Bootloader fix was included in 6.47.2

We are seeing same issues with one of 8 CCR2004s: uninvited reboots 1-2 weeks apart. Each one is running 6.47.1, each one is running BGP, so it would seem that it may be a hardware problem. SFP28 is in use on all, so it’s also not the reason.

I am shipping one 2004 back under RMA and our other one reboots every 1 -2 weeks. Was on 6.47 and I just put it on 6.47.2 two days ago. Both are running BGP and OSPF.

Mikrotik is running some special debug packages on one of our routers. Its either a software bug or something deep in the hardware since they mentioned involving the CPU vendor.

Without the debug packages nothing came on console at crash time, so hoping for a new crash soon so this can be resolved. It has currently been up 7 days.

We have 24 2004s in boxes so would be nice to solve this issue…

we are running the same debug firmware on ours. Every one of our deployed 2004s is having some sort of problem (either random reboots or crashes or both).

2004 that used to reboot every now and then seems stable so far:

/system resource> print 
             uptime: 3w15h17m35s
            version: 6.47.1 (stable)

/system routerboard> print 
             model: CCR2004-1G-12S+2XS
  factory-firmware: 6.46.3
  current-firmware: 6.47.1

I gave it something to do, so it didn’t die out of boredom:

> /tool bandwidth-test (...) direction=both protocol=udp local-tx-speed=20000000000 remote-tx-speed=20000000000
                status: running
              duration: 1w6d20h41m35s
            tx-current: 20.0Gbps
  tx-10-second-average: 20.0Gbps
      tx-total-average: 20.0Gbps
            rx-current: 20.0Gbps
  rx-10-second-average: 19.9Gbps
      rx-total-average: 20.0Gbps
          lost-packets: 0
           random-data: no
             direction: both
               tx-size: 9000
               rx-size: 9000
      connection-count: 20
        local-cpu-load: 70%
       remote-cpu-load: 74%

…but it seems there’s either no correlation between load and reboots, or there is and load prevents reboots :wink:

Anyway, my $0.03 to the case. No instabilities seen on other 2004s either.

We are seeing the same problems on two CCR 2004 our of 10 deployed. No Connection tracking enabled. Support says that unless we have the debug package installed with the console, there’s no way to catch the problem. Today it happend again on the same units with version 6.47.2: it looks like an hardware issue to me, we will deploy the debug and console and see if we can help finding the problem.
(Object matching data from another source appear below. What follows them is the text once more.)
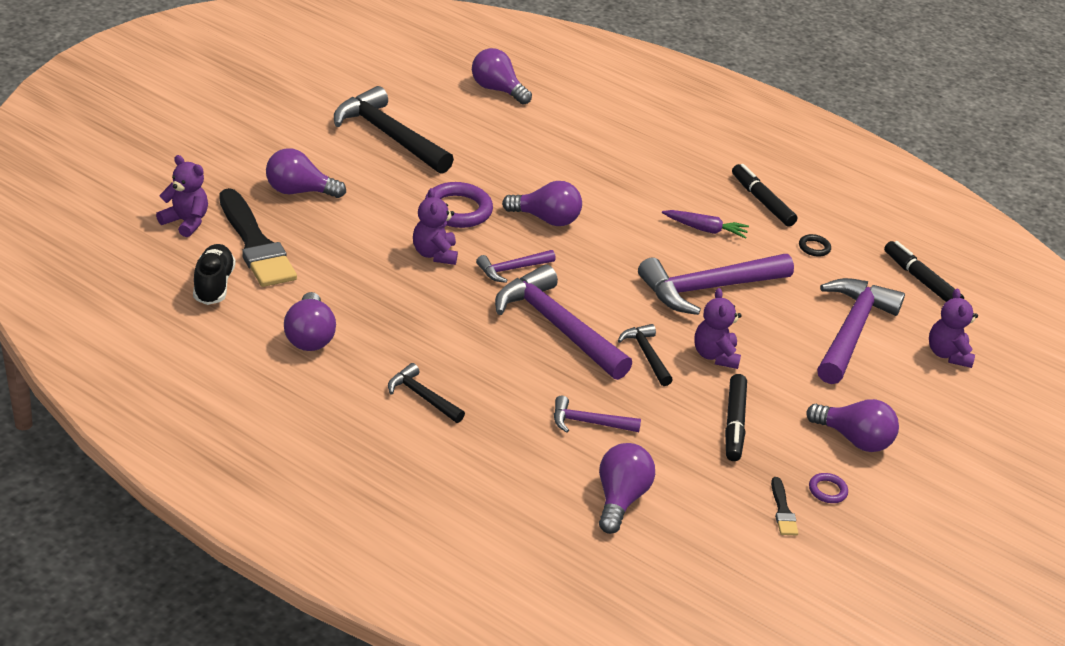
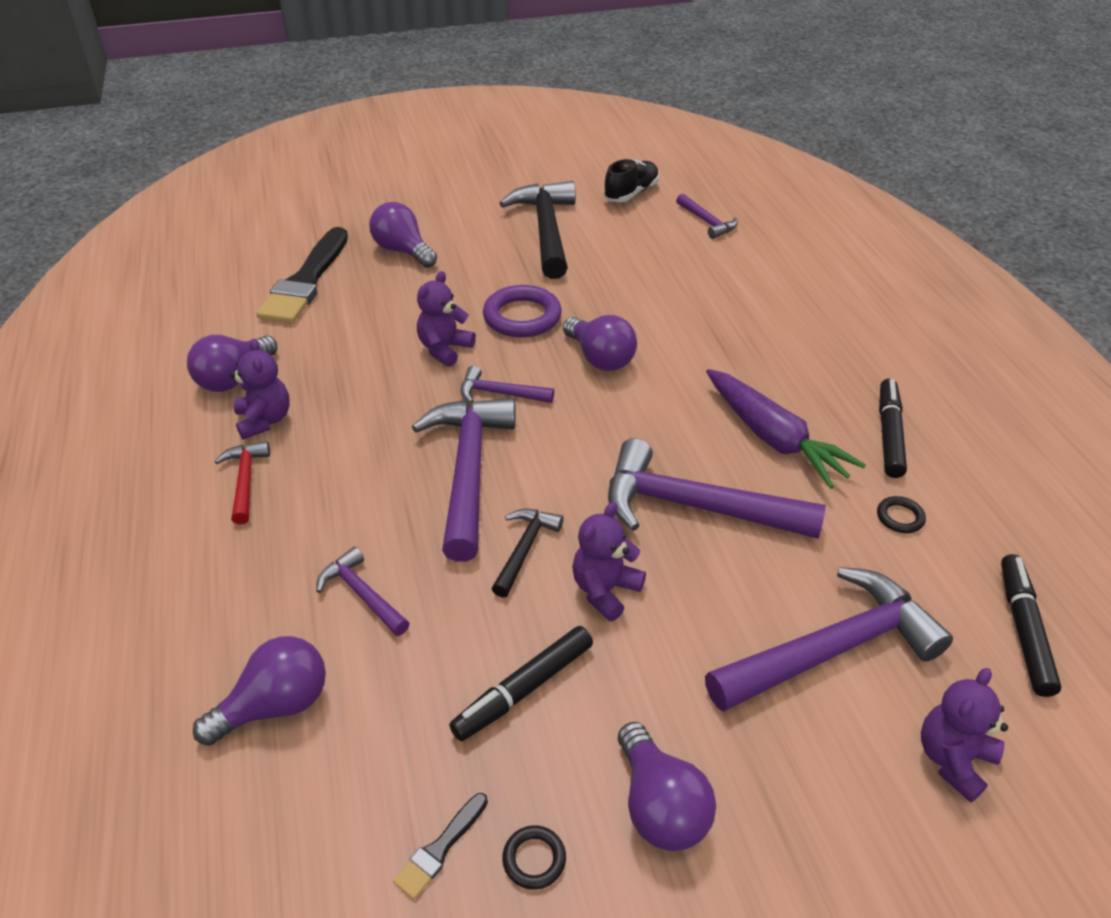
camera: 45 degrees right, 5 degrees up
purple teddy bear [156,155,208,237] -> purple teddy bear moved to [230,339,290,440]
black shoe [193,244,236,305] -> black shoe moved to [604,159,659,202]
black hammer [388,363,465,423] -> red hammer [214,441,270,525]
purple light bulb [472,48,532,105] -> purple hammer [676,194,738,239]
purple carrot [662,210,749,239] -> purple carrot [706,369,866,489], size x1.68
purple ring [809,473,848,503] -> black ring [502,825,566,890]

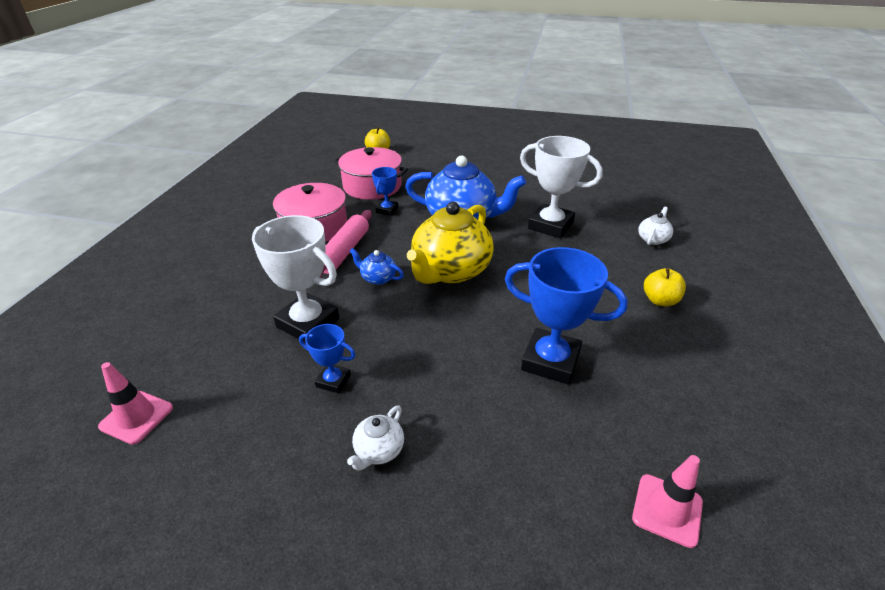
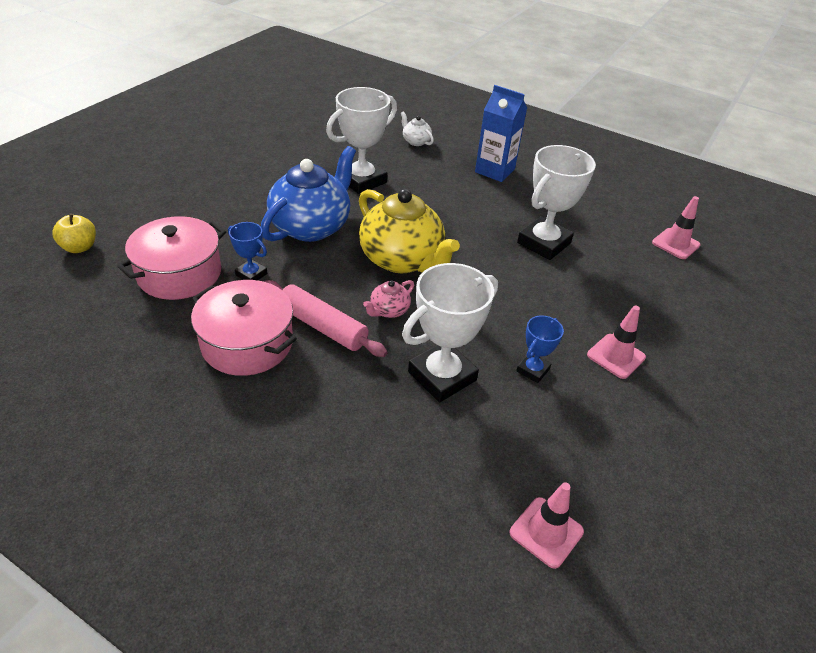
camera: 75 degrees left, 5 degrees up
white teapot [347,405,404,471] -> pink traffic cone [587,306,646,379]
blue teapot [350,248,404,285] -> pink teapot [363,280,414,318]
blue trophy [505,247,628,385] -> white trophy [517,145,596,260]
yellow apple [644,268,686,306] -> blue carton [475,85,527,182]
We just had our 2004 crash with the debug firmware installed. The last line of the console output is:

[admin@AUW-LOOKOUT-EDGE-02] > LOOPER: read_raw read failed: EOF
died with signal

Nothing before that for hours. After the crash, we got 2 physical link up/down messages in console (about 2 minutes after the crash). Nothing else. Router will not respond to console input and we can’t log into it. Nor is it passing traffic. I have sent the debug log to support with our open ticket with them. Hopefully this console message is useful to them and they can get this fixed.

Any new info about this?


I wonder if this has something to do with it →

What’s new in 6.48beta40 (2020-Sep-14 13:34):
*) arm64 - improved reboot reason reporting in log;

That is related. It was added to help support troubleshoot this. We are running that firmware at the request of Mikrotik to gather more information when it crashes. Has not done anything yet to stop the crashing.

We also have issues with CCR2004, there is no BGP/OSPF in our case. Reboot fully random, sometimes few times per day, sometimes once in two weeks.
CPU load do not exceed 6%, average load 20-25Mbps with rare spikes to 50Mbps. ROS: 6.47.4.
We love MT devices, …but those reboots are horrible.

Hi,

We are running 6.48beta48 on some of the 2004s that was rebooting, It seems to have solved the reboots, but it seems that we now face an issue where the routing protocols stops working instead.

Are any of you experiencing the same?

/Mikael

Just had the first unexpected reboot on our CCR2004. Running 6.47.4, no autosupout.rif on flash. Very light load, 20-30Mbit/s of traffic.